### What you have to do
The lines from the one containing "38: (348, 171)" through the last line below, both ends included, must be reproduced exactly, with no pictures.

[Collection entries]
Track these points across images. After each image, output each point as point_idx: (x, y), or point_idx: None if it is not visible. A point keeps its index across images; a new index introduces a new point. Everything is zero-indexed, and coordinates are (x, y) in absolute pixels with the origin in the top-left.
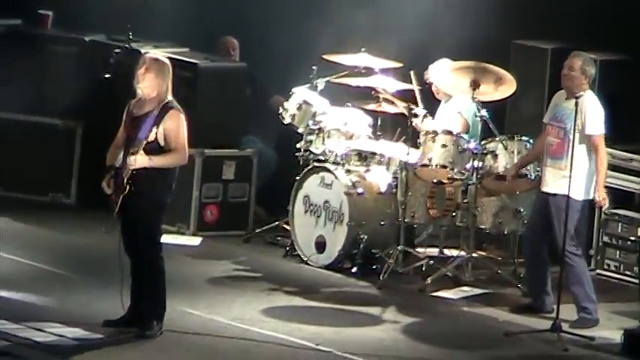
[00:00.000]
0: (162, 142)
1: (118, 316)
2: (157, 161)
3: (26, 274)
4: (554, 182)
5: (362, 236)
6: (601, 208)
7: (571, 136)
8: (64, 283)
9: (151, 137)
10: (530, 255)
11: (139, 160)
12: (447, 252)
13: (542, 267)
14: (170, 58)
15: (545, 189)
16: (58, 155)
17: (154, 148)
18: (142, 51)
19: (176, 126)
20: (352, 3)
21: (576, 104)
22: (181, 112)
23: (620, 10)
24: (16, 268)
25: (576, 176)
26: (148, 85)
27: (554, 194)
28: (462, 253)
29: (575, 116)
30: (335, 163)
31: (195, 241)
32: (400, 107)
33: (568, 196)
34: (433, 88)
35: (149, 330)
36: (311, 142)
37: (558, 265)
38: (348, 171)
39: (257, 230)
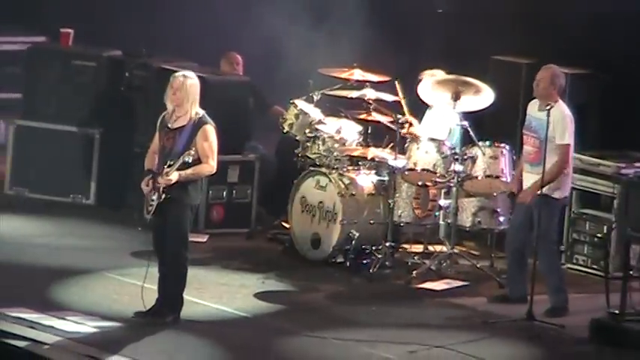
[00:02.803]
0: (197, 156)
1: (147, 308)
2: (191, 175)
3: (50, 269)
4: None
5: (354, 234)
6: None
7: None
8: (85, 279)
9: (194, 156)
10: (513, 251)
11: (174, 176)
12: (431, 248)
13: (522, 262)
14: None
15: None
16: (79, 160)
17: (193, 162)
18: (154, 65)
19: (208, 140)
20: (344, 21)
21: (548, 115)
22: (214, 126)
23: (589, 30)
24: (39, 264)
25: (555, 180)
26: (178, 104)
27: (539, 194)
28: (444, 249)
29: (547, 126)
30: (329, 167)
31: (203, 237)
32: (387, 119)
33: (547, 195)
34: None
35: (162, 318)
36: (308, 148)
37: (533, 257)
38: (341, 175)
39: (258, 228)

### Task result
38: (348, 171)
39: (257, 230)
[00:02.803]
0: (197, 156)
1: (147, 308)
2: (191, 175)
3: (50, 269)
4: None
5: (354, 234)
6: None
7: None
8: (85, 279)
9: (194, 156)
10: (513, 251)
11: (174, 176)
12: (431, 248)
13: (522, 262)
14: None
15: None
16: (79, 160)
17: (193, 162)
18: (154, 65)
19: (208, 140)
20: (344, 21)
21: (548, 115)
22: (214, 126)
23: (589, 30)
24: (39, 264)
25: (555, 180)
26: (178, 104)
27: (539, 194)
28: (444, 249)
29: (547, 126)
30: (329, 167)
31: (203, 237)
32: (387, 119)
33: (547, 195)
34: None
35: (162, 318)
36: (308, 148)
37: (533, 257)
38: (341, 175)
39: (258, 228)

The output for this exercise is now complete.